ITALIA
Aula bunker di Rebibbia
Capaci bis, il pentito Di Matteo: "Nessuna entità esterna nella fase esecutiva"
Il collaboratore di giustizia Santino Di Matteo ha negato l'esistenza di soggetti estranei a Cosa nostra nelle fasi preparatorie ed esecutive della strage di Capaci. Il pentito ha anche raccontato che alcuni capimafia si mostrarono preoccupati per le possibili reazioni dello Stato al progetto di Riina
Al processo, svolto davanti alla corte d'assise di Caltanissetta, sono imputati i boss Salvino Madonia, Renzino Tinnirello, Cosimo Lo Nigro, Giorgio Pizzo, Vittorio Tutino.
Santino Di Matteo ha pagato cara la scelta di raccontare i segreti di Cosa nostra: l'ex boss Giovanni Brusca ordinò il sequestro del figlio, il piccolo Giuseppe che venne poi strangolato e sciolto nell'acido dopo due anni di prigionia.

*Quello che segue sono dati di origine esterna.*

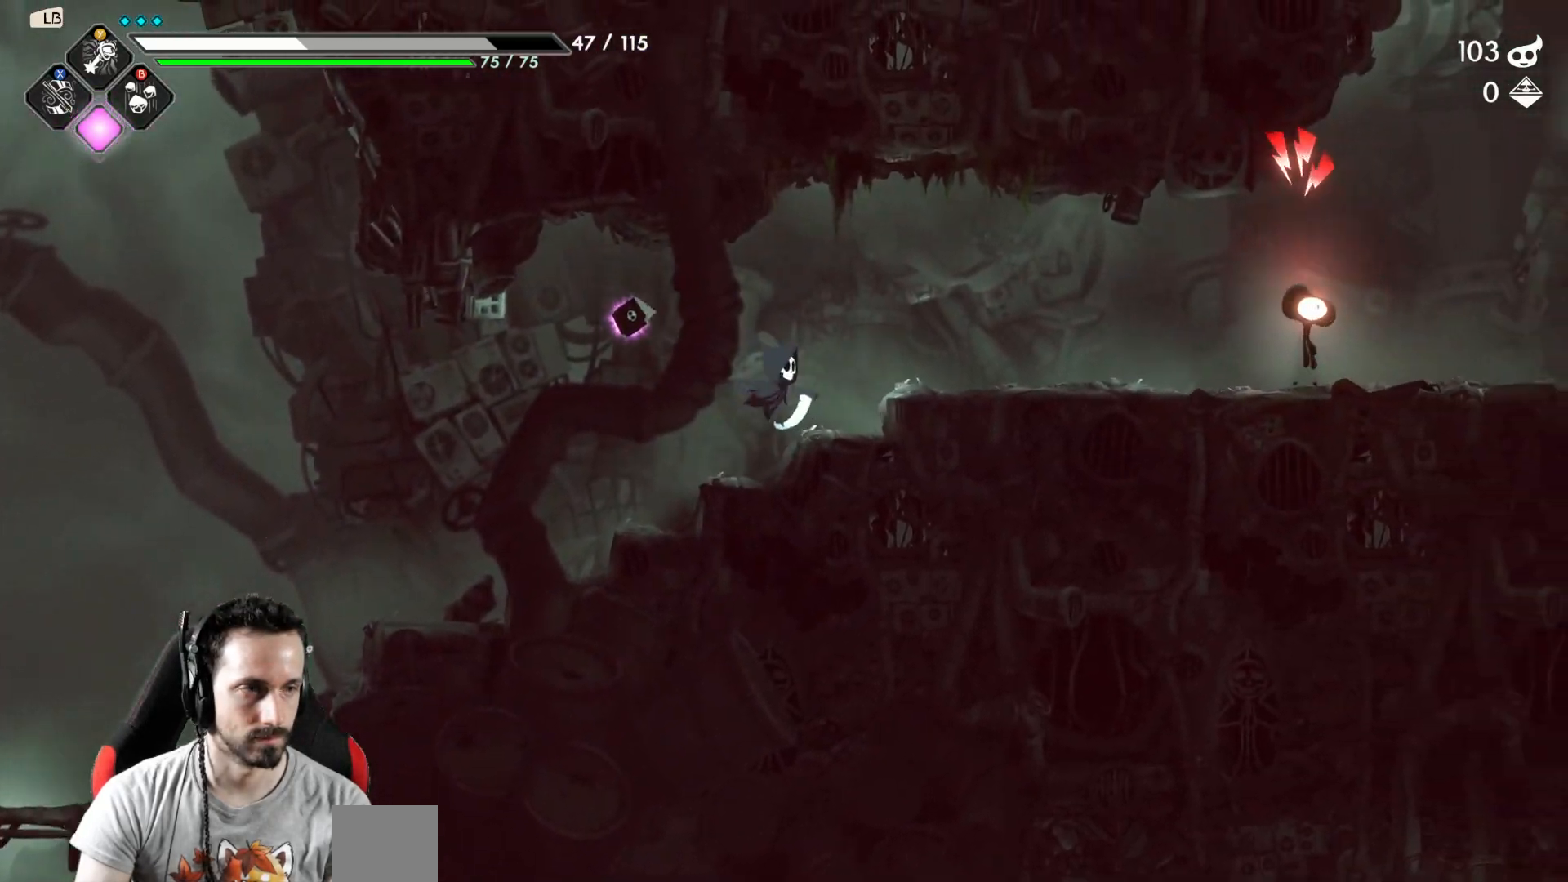
{"buttons": [], "left_stick": "right", "right_stick": "center", "events": [[183, "A", "down"], [233, "A", "up"]]}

Il collaboratore ha raccontato di avere saputo solo in un secondo momento che l'esplosivo, fattogli avere da Brusca, sarebbe stato usato per uccidere Falcone. Di Matteo ha anche ricordato di avere portato il tritolo a Capaci, sul luogo dell'attentato, per provare i tempi dell'esplosione rispetto al passaggio delle auto sull'autostrada.

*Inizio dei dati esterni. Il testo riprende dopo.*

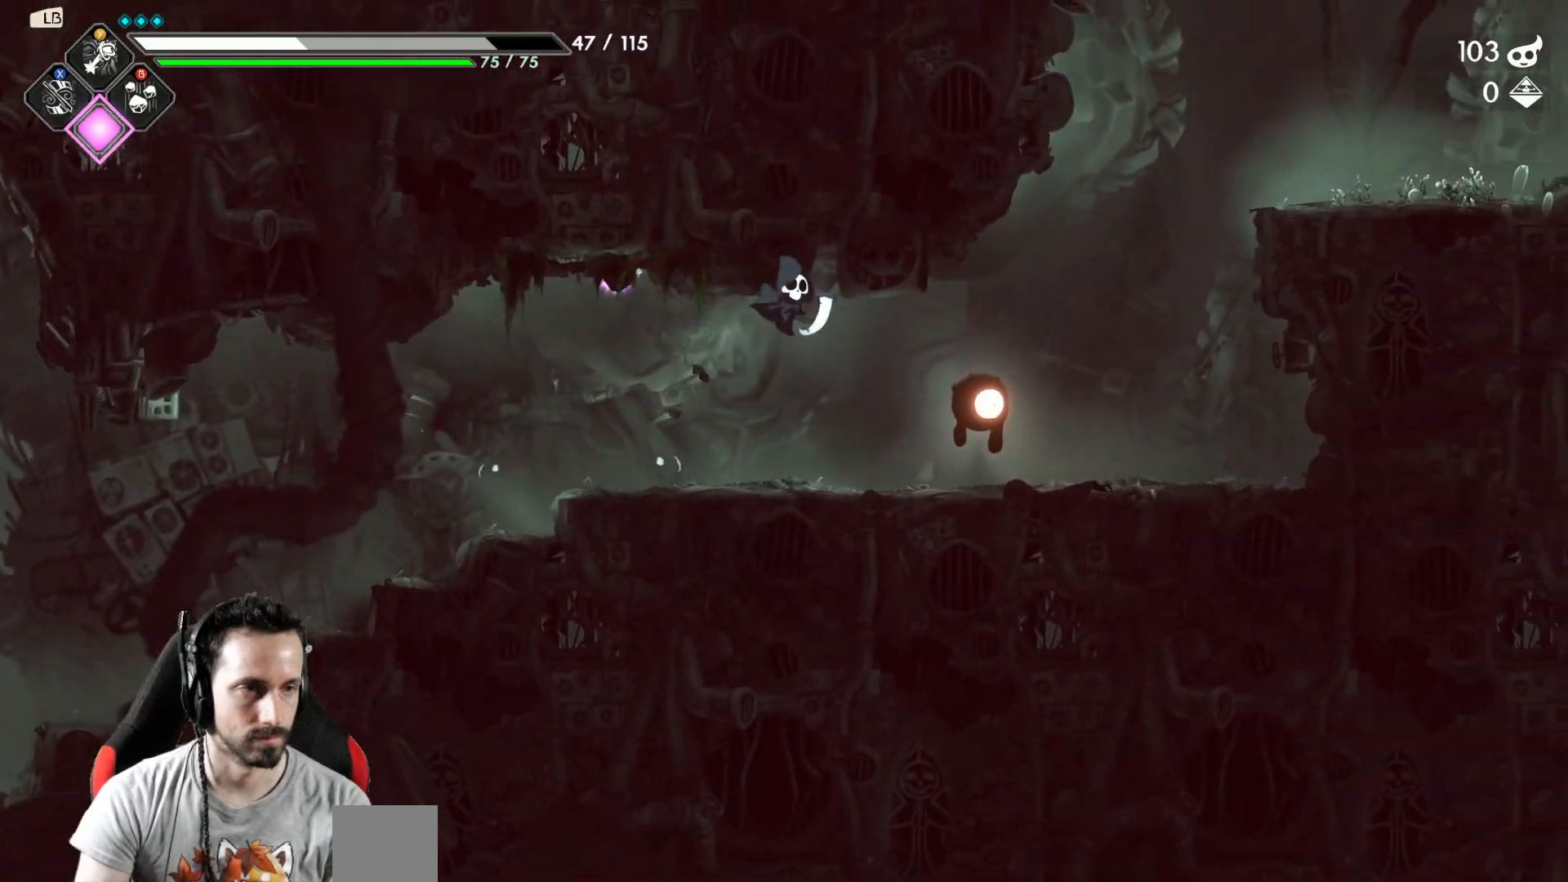
{"buttons": [], "left_stick": "right", "right_stick": "center", "events": [[117, "Y", "down"], [233, "Y", "up"], [283, "Y", "down"], [350, "Y", "up"], [417, "Y", "down"], [483, "Y", "up"]]}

A far conoscere Bellini - secondo i pm, protagonista di una trattativa parallela a quella portata avanti da pezzi dello Stato con i clan - sarebbe stato Nino Gioè, boss stragista poi morto suicida. Di Matteo ha confermato che Bellini si era offerto di adoperarsi per ottenere attenuazioni del 41 bis per alcuni boss. In cambio, la mafia avrebbe dovuto far ritrovare alcune opere d'arte rubate. Il collaboratore ha anche rivelato che non tutta Cosa nostra sosteneva il progetto stragista di Riina e che alcuni capimafia si mostrarono preoccupati per le possibili reazioni dello Stato.